--- Stored dataset items ---
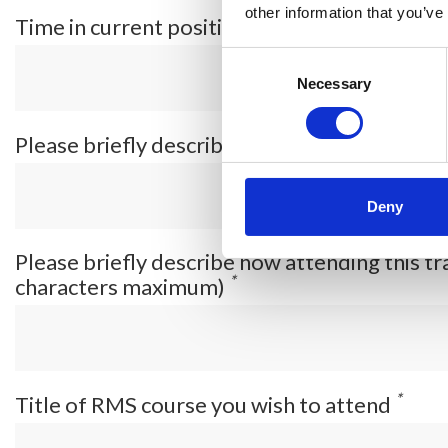
other information that you’ve
*
Time in current position
Consent
Selection
Necessary
Please briefly describe your current job ro
Deny
Please briefly describe how attending this tr
*
characters maximum)
*
Title of RMS course you wish to attend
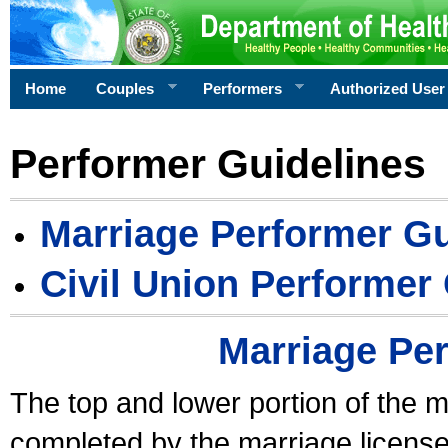
Home
Couples
Performers
Authorized User
Performer Guidelines
Marriage Performer Gu
Civil Union Performer
Marriage Pe
The top and lower portion of the m
completed by the marriage license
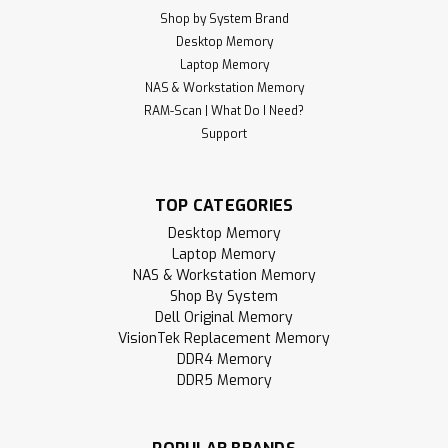
Shop by System Brand
Desktop Memory
Laptop Memory
NAS & Workstation Memory
RAM-Scan | What Do I Need?
Support
TOP CATEGORIES
Desktop Memory
Laptop Memory
NAS & Workstation Memory
Shop By System
Dell Original Memory
VisionTek Replacement Memory
DDR4 Memory
DDR5 Memory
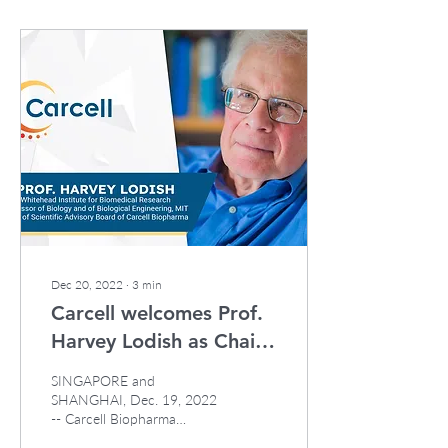
Dec 20, 2022
∙
3
min
Carcell welcomes Prof.
Harvey Lodish as Chair
of its Scientific Advisory
SINGAPORE and
Board
SHANGHAI, Dec. 19, 2022
-- Carcell Biopharma
("Carcell"), an EVX Ventures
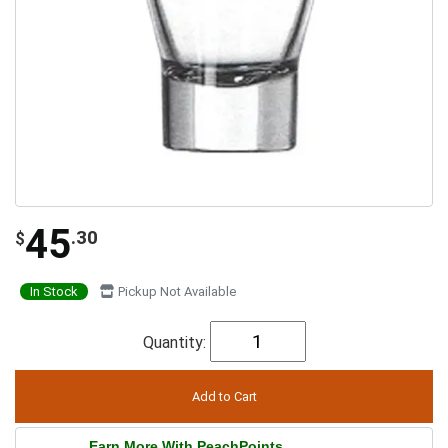
45
.30
$
In Stock
Pickup Not Available
Quantity:
Earn More With PeachPoints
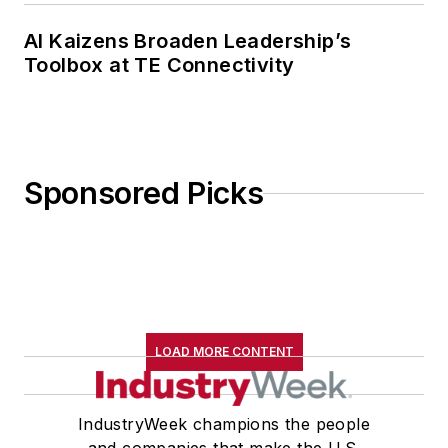
AI Kaizens Broaden Leadership’s
Toolbox at TE Connectivity
Sponsored Picks
LOAD MORE CONTENT
IndustryWeek champions the people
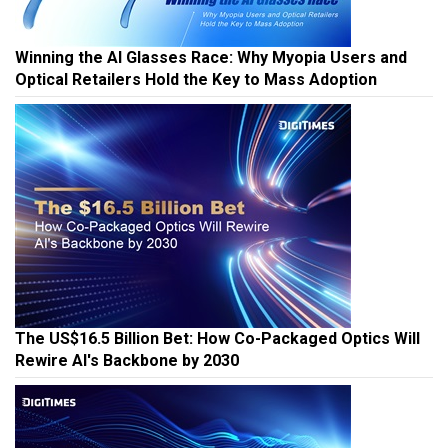
Winning the AI Glasses Race: Why Myopia Users and
Optical Retailers Hold the Key to Mass Adoption
The US$16.5 Billion Bet: How Co-Packaged Optics Will
Rewire AI's Backbone by 2030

--- Activity ---
Can you copy the text of every record above line for line, without any changes, and leave out the pictures?

--- Output ---
other information that you’ve
*
Time in current position
Consent
Selection
Necessary
Please briefly describe your current job ro
Deny
Please briefly describe how attending this tr
*
characters maximum)
*
Title of RMS course you wish to attend
Home
Couples
Performers
Authorized User
Performer Guidelines
Marriage Performer Gu
Civil Union Performer
Marriage Pe
The top and lower portion of the m
completed by the marriage license
Shop by System Brand
Desktop Memory
Laptop Memory
NAS & Workstation Memory
RAM-Scan | What Do I Need?
Support
TOP CATEGORIES
Desktop Memory
Laptop Memory
NAS & Workstation Memory
Shop By System
Dell Original Memory
VisionTek Replacement Memory
DDR4 Memory
DDR5 Memory
Dec 20, 2022
∙
3
min
Carcell welcomes Prof.
Harvey Lodish as Chair
of its Scientific Advisory
SINGAPORE and
Board
SHANGHAI, Dec. 19, 2022
-- Carcell Biopharma
("Carcell"), an EVX Ventures
45
.30
$
In Stock
Pickup Not Available
Quantity:
Earn More With PeachPoints
AI Kaizens Broaden Leadership’s
Toolbox at TE Connectivity
Sponsored Picks
LOAD MORE CONTENT
IndustryWeek champions the people
Winning the AI Glasses Race: Why Myopia Users and
Optical Retailers Hold the Key to Mass Adoption
The US$16.5 Billion Bet: How Co-Packaged Optics Will
Rewire AI's Backbone by 2030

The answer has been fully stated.